Ainsi, au Népal, nous avons aidé un million de filles et de garçons à poursuivre leur éducation grâce à un apprentissage par la radio. Au Togo, nous avons soutenu la création d’un système de revenu universel et la nomination de femmes à la tête de nouvelles municipalités. Au niveau mondial, l’initiative «Spotlight» de l’UE et des Nations unies a aidé 650 000 femmes et filles à prévenir ou à combattre les violences à leur encontre, et a offert une éducation à 880 000 hommes et garçons sur les thèmes de la masculinité positive, de la résolution non violente des conflits et de la parentalité.

Il n’en reste pas moins que nous devons faire plus et mieux pour relever des défis de plus en plus importants. Telle est la finalité du troisième plan d’action sur l’égalité entre les hommes et les femmes. Ce plan promeut l’accession des femmes, des filles et des jeunes aux responsabilités et une participation significative à la vie politique, économique, sociale et culturelle, ainsi qu’à toutes les questions liées à la paix et à la sécurité, et ce partout dans le monde.

Nous nous employons à remettre le développement humain sur les rails

Nous concrétisons en ce moment ce plan avec l’appui du nouvel instrument IVCDCI – Europe dans le monde, doté d’un budget de 79,5 milliards d’euros, qui appuiera l’action extérieure de l’UE au cours des sept prochaines années.

Le soutien à l’éducation, et en particulier à l’éducation des filles, occupera une place centrale. De la même manière que nous soutenons l’éducation dans les situations d’urgence, l’UE a collaboré avec les pays partenaires tout au long de la pandémie pour réduire autant que possible ses effets sur l’apprentissage et le bien-être des enfants et pour favoriser un retour à l’école en toute sécurité.

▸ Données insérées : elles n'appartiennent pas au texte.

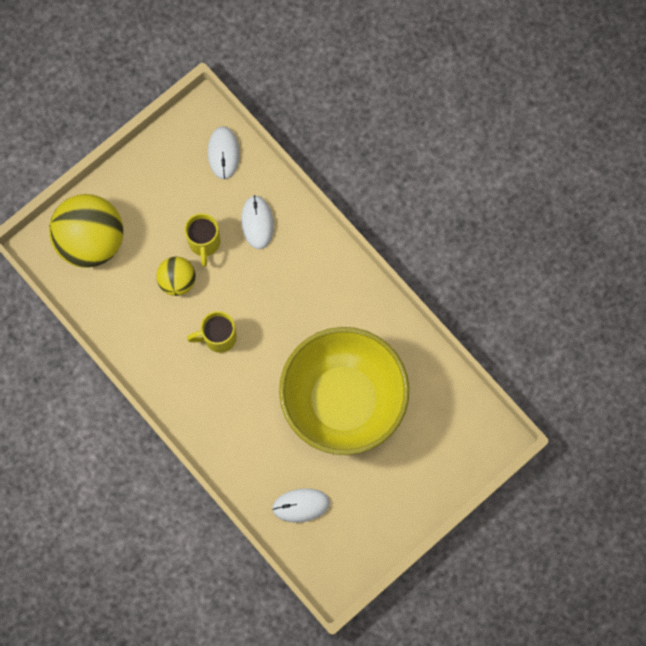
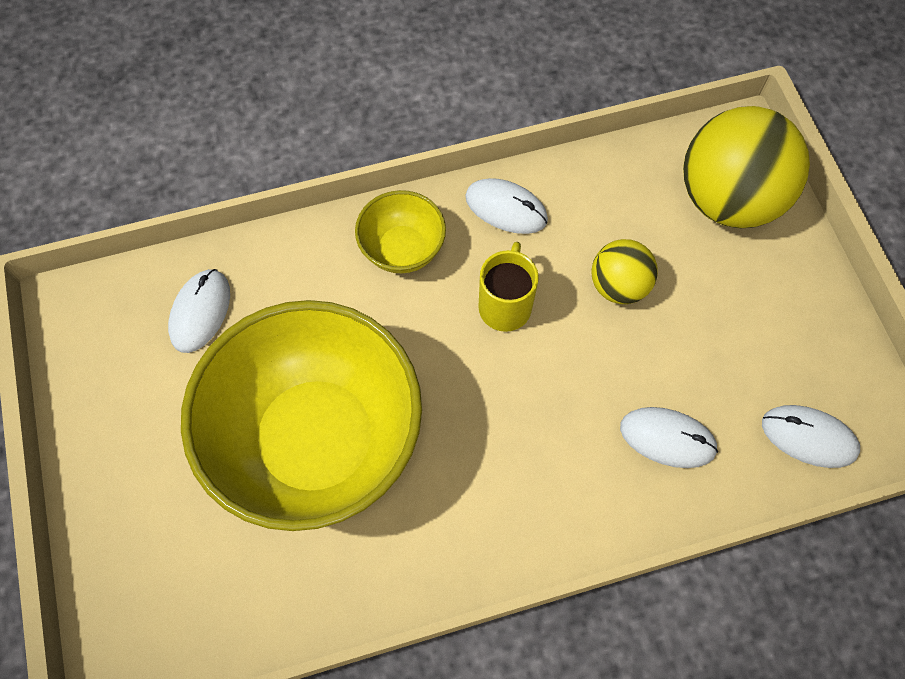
camera: 115 degrees right, 10 degrees down
yellow mug [185,213,221,267] -> none
none -> yellow bowl [355,190,446,273]
none -> white mouse [465,178,548,234]

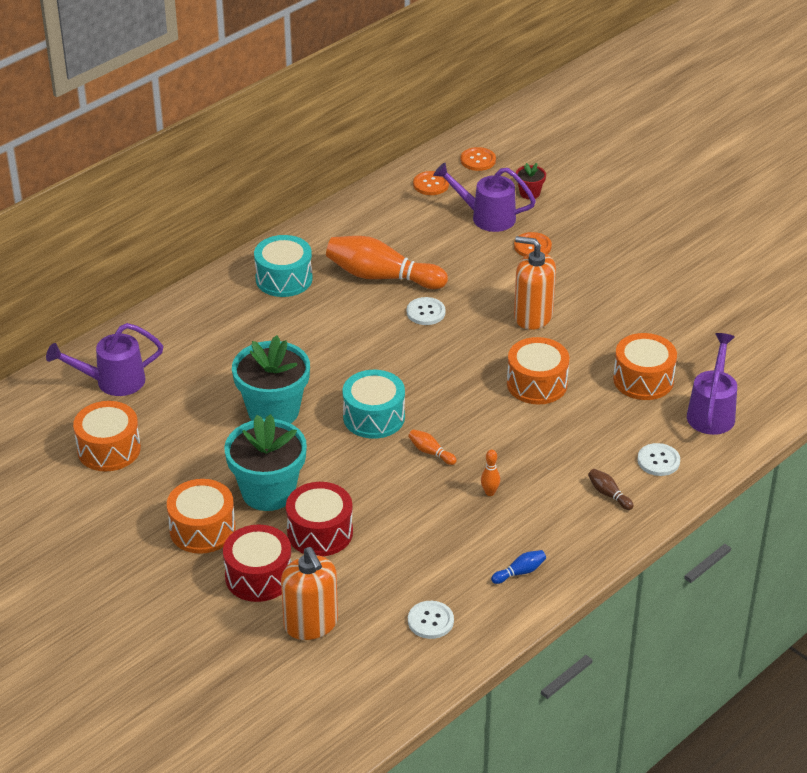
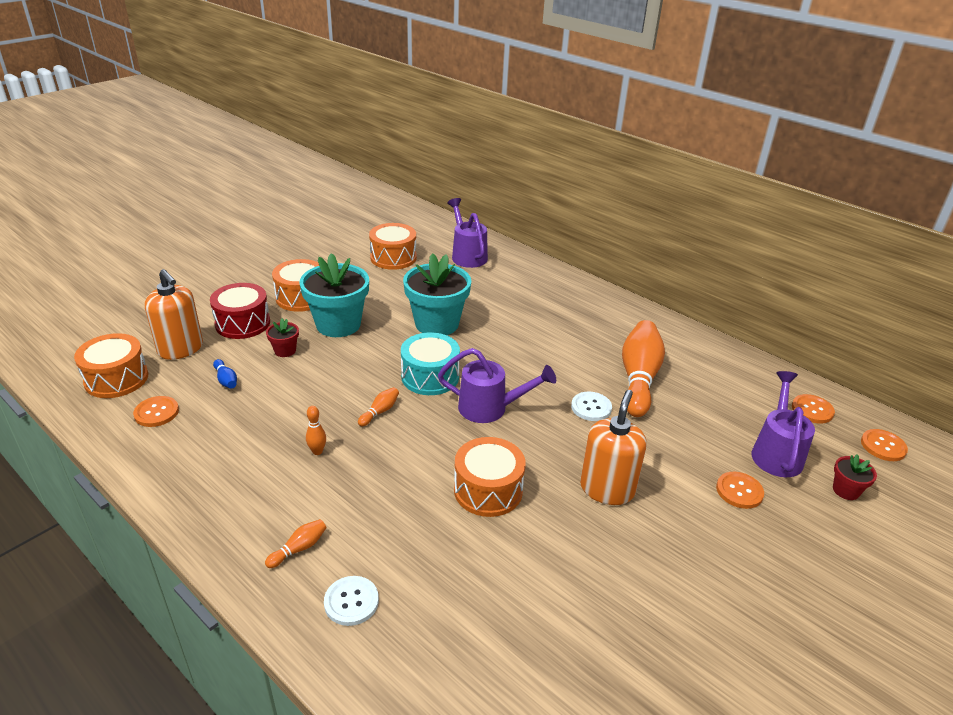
camera: 85 degrees right, 5 degrees down
turquoise drum [254,235,313,297] -> none
orange soap dispenser [281,547,338,640] -> orange soap dispenser turned 105 degrees counterclockwise [145,269,203,360]
red drum [286,482,353,556] -> red flower pot [266,318,299,357]
white button [408,601,454,639] -> orange button [133,396,179,427]
blue bowling pin [491,550,546,584] -> blue bowling pin moved to [213,359,237,389]
brown bowling pin [588,469,634,510] -> orange bowling pin [265,519,326,568]
orange drum [613,333,677,400] -> orange drum moved to [74,333,148,398]
purple watering can [687,333,737,435] -> purple watering can moved to [438,348,556,423]

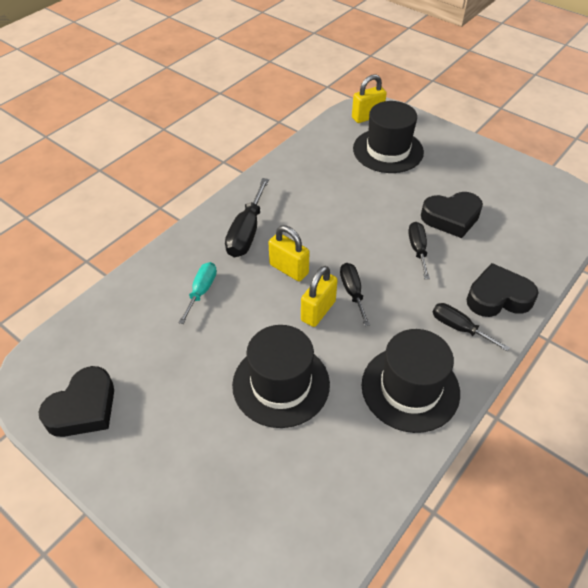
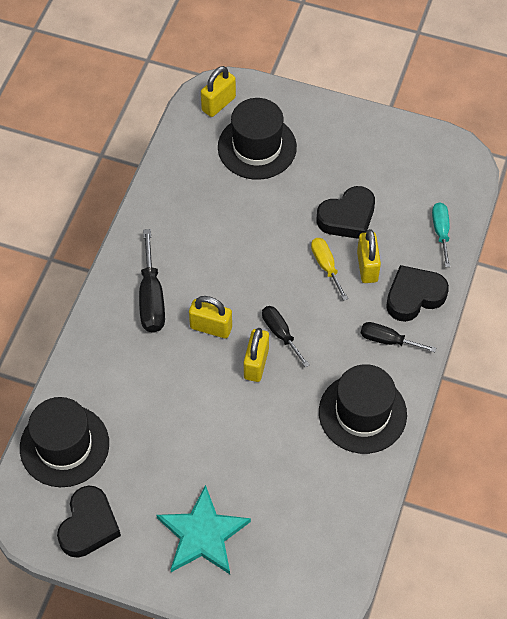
camera: 20 degrees left, 10 degrees up
turquoise screwdriver [178,262,217,324] -> turquoise screwdriver moved to [432,202,450,267]
black hat [232,325,330,428] -> black hat moved to [20,397,109,487]
black screwdriver [408,222,430,279] -> yellow screwdriver [311,238,348,301]
none -> turquoise star [156,485,251,574]
none -> yellow padlock [357,229,381,283]

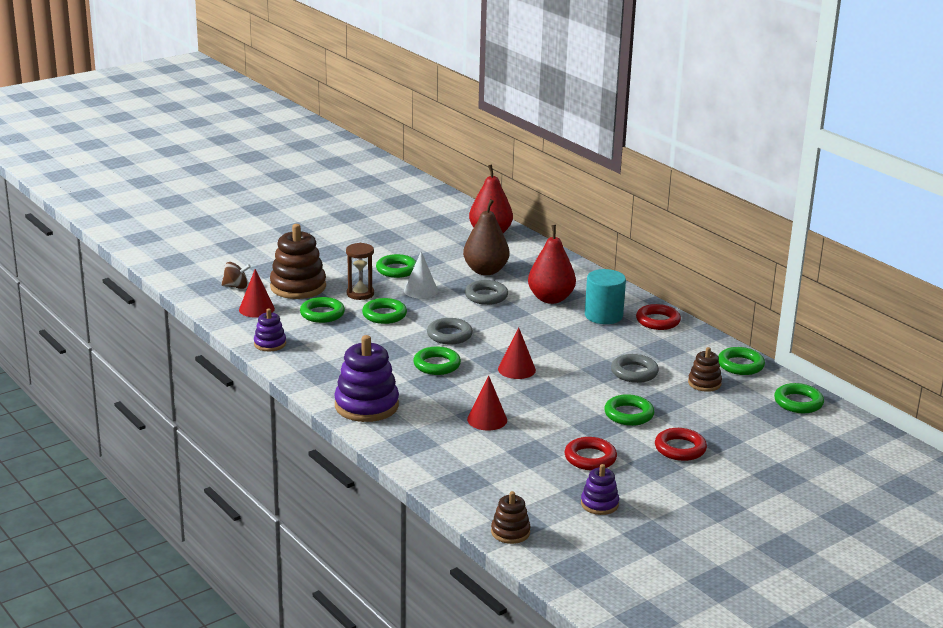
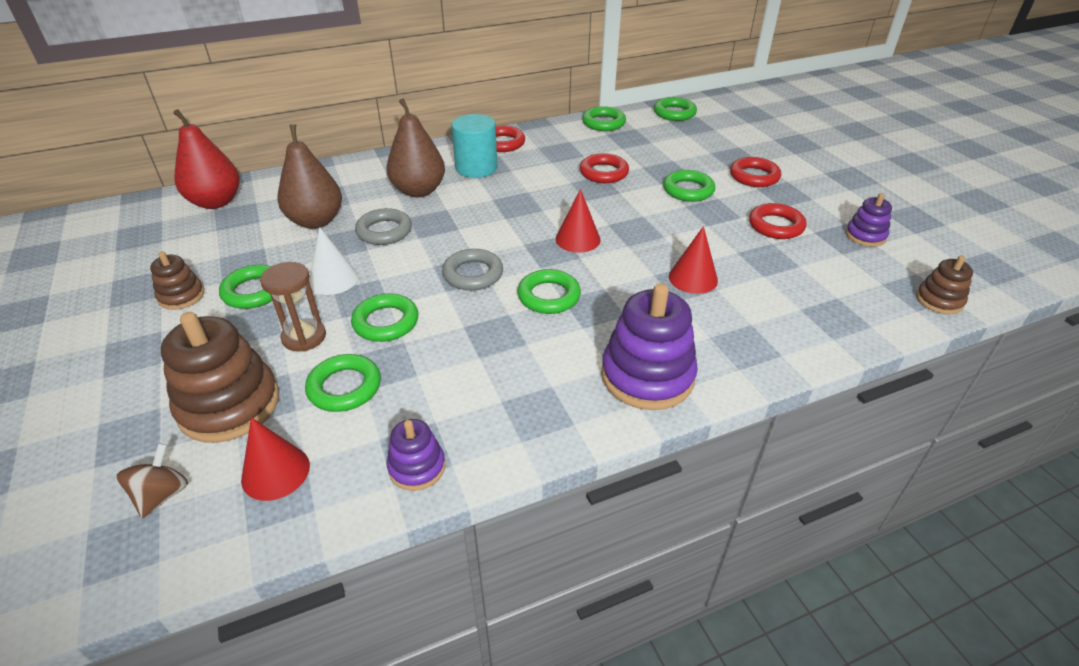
camera: 75 degrees left, 15 degrees up
red pear [528,225,576,304] -> brown pear [387,98,445,197]
grey ring [611,354,659,383] -> red ring [580,153,629,183]
brown stacking toy [688,347,722,392] -> brown stacking toy moved to [150,251,204,310]

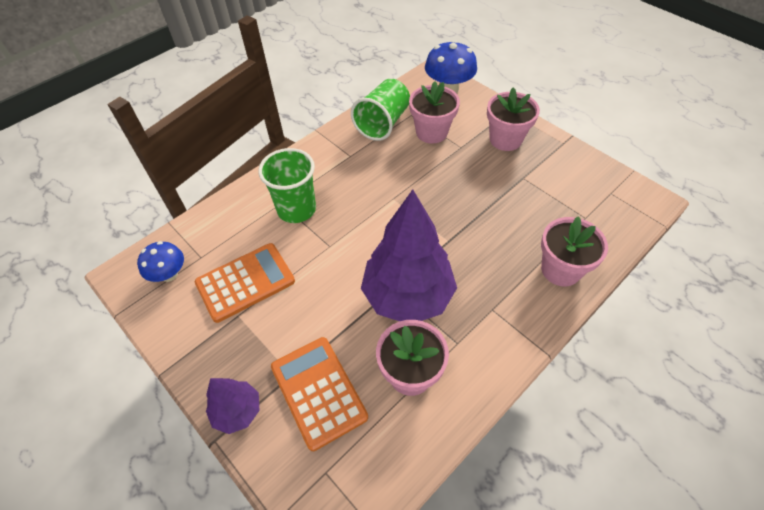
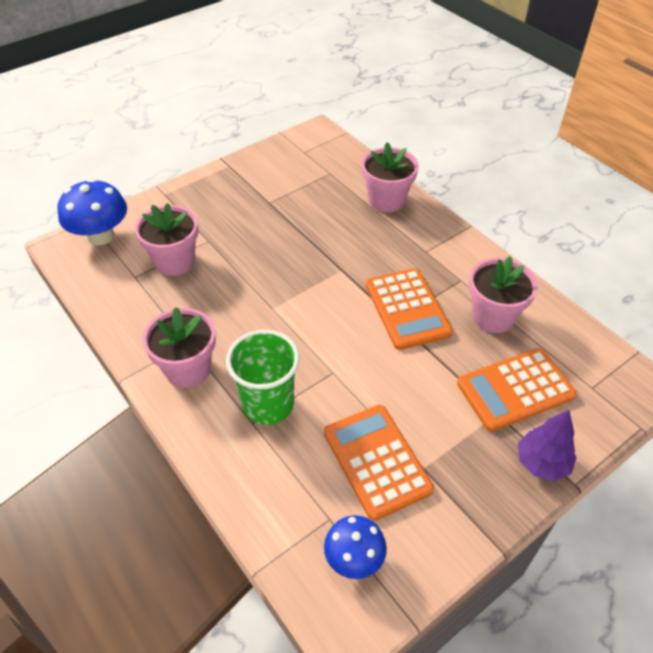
camera: 85 degrees left, 5 degrees down
green cup [351,79,410,141] -> none
purple tree [361,190,457,321] -> orange calculator [366,268,453,350]
pink flower pot [487,87,540,151] -> pink flower pot moved to [143,307,216,388]

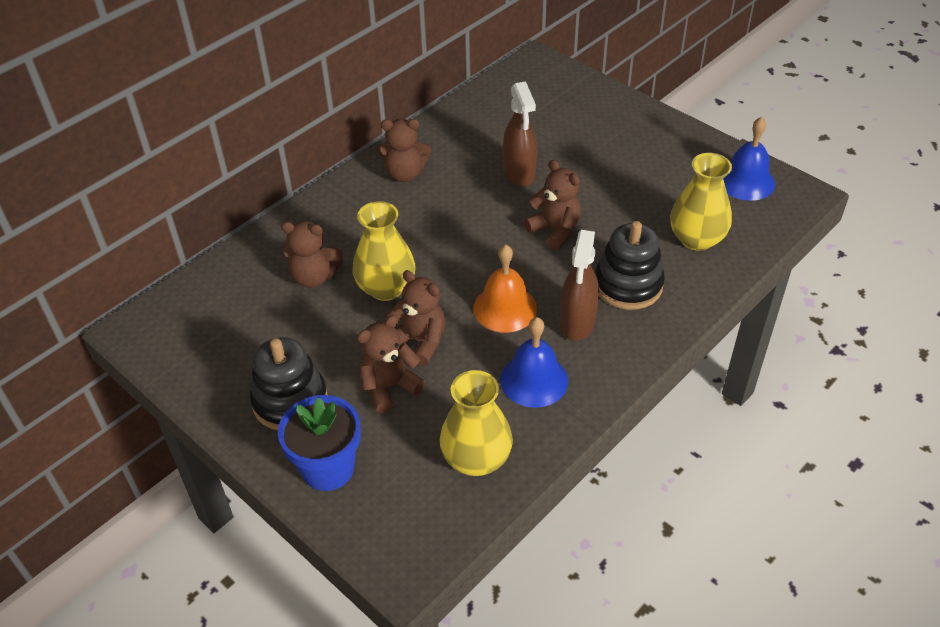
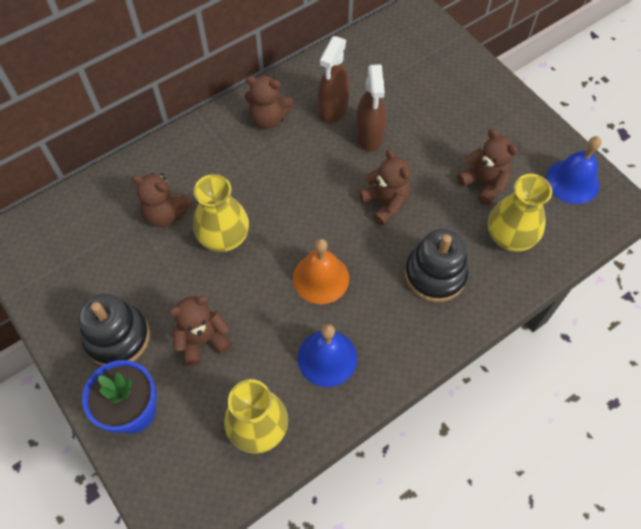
camera: 10 degrees right, 15 degrees up
brown teddy bear [387,270,446,366] -> brown teddy bear moved to [457,129,518,205]
brown spray bottle [560,230,599,341] -> brown spray bottle moved to [318,36,350,123]

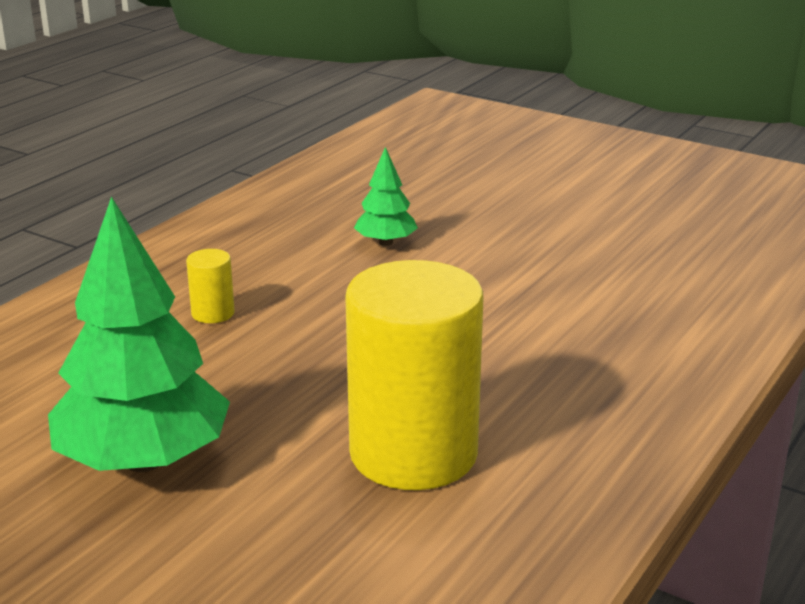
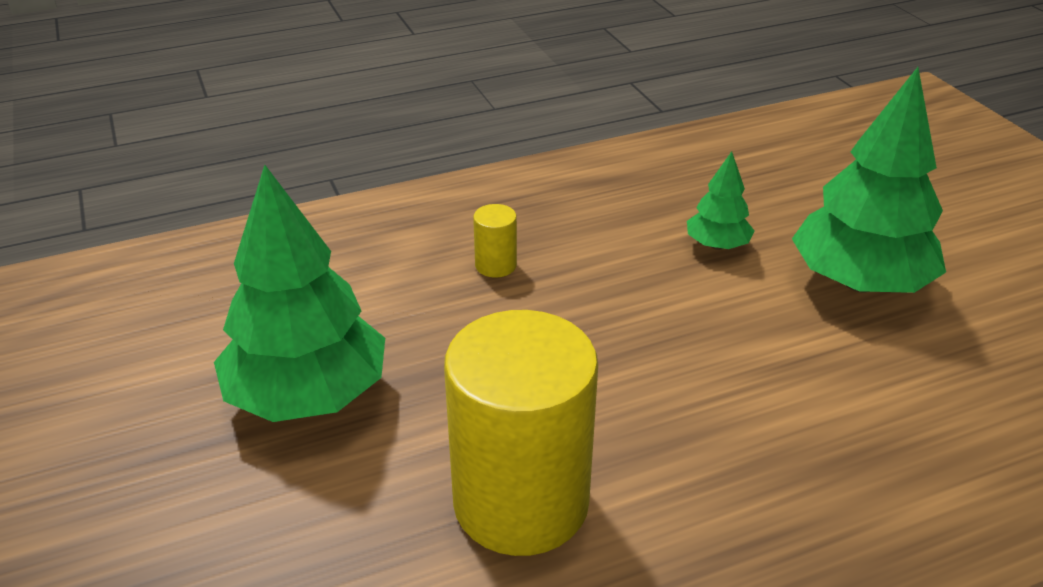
camera: 35 degrees right, 10 degrees up
none -> green tree [792,67,946,293]

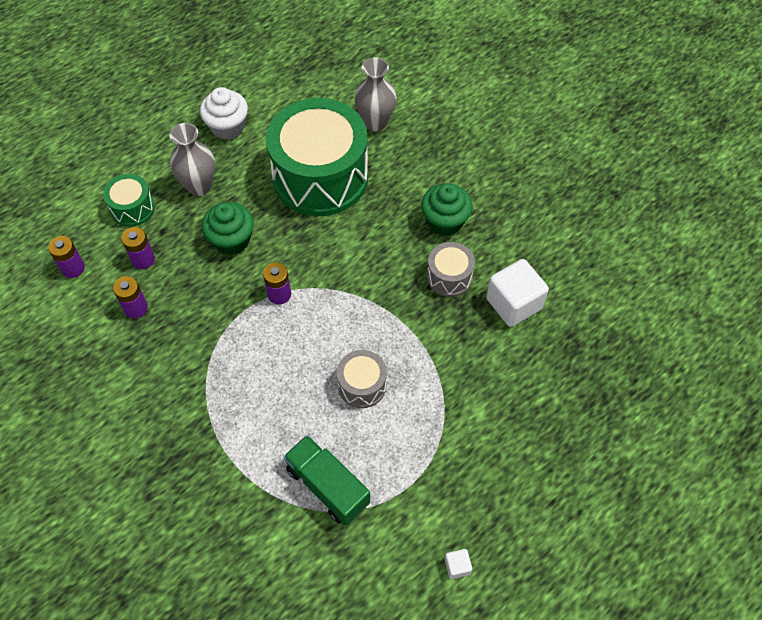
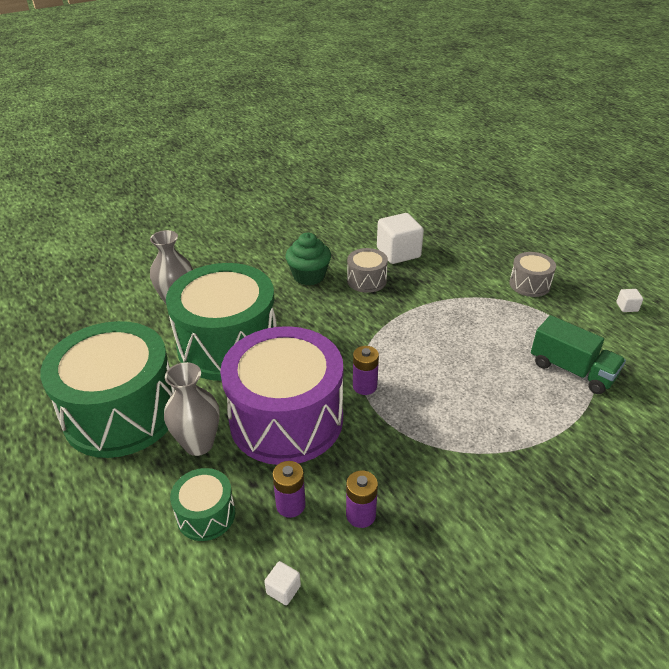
camera: 80 degrees left, 20 degrees down
purple battery [48,236,85,278] -> white cube [264,561,301,605]
white cupcake [200,87,248,140] -> green drum [40,321,176,458]
green cupcake [202,202,254,255] -> purple drum [220,326,343,465]
green truck [283,435,370,526] -> green truck turned 105 degrees counterclockwise [531,315,626,394]
grey drum [337,350,387,408] -> grey drum moved to [509,252,556,297]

Nous fournissons déjà plus de la moitié de l’aide mondiale en faveur de l’éducation en tant qu’Équipe Europe. Mais nous allons encore augmenter ce concours financier, afin de promouvoir l’égalité entre les femmes et les hommes grâce à une éducation de qualité à tous les niveaux. L’engagement commun de 1,7 milliard d’euros en faveur du Partenariat mondial pour l’éducation que nous avons promis en juillet – afin de transformer l’éducation des filles et des garçons dans un maximum de 90 pays et territoires – s’inscrit dans le cadre de ce nouveau départ.

Nous multiplions nos efforts à tous les niveaux, qu’il s’agisse de soutenir l’éducation et les débouchés économiques des femmes et des filles ou d’améliorer leur accès aux services de santé en matière de sexualité et de procréation. D’ici à 2025, 85 % de l’ensemble des nouvelles actions extérieures de l’UE, dans tous les secteurs, contribueront à l’égalité entre les femmes et les hommes et à l’émancipation des femmes.

Nous finalisons cet effort en ce moment avec nos pays partenaires, sur la base d’une consultation étroite des organisations de la société civile, des défenseurs des droits des femmes et des jeunes.

Nous devons remettre le développement humain sur les rails et atteindre les objectifs de développement durable d’ici 2030, en veillant à ne laisser aucune femme ni aucune fille au bord de la route. Il est essentiel que nous réussissions.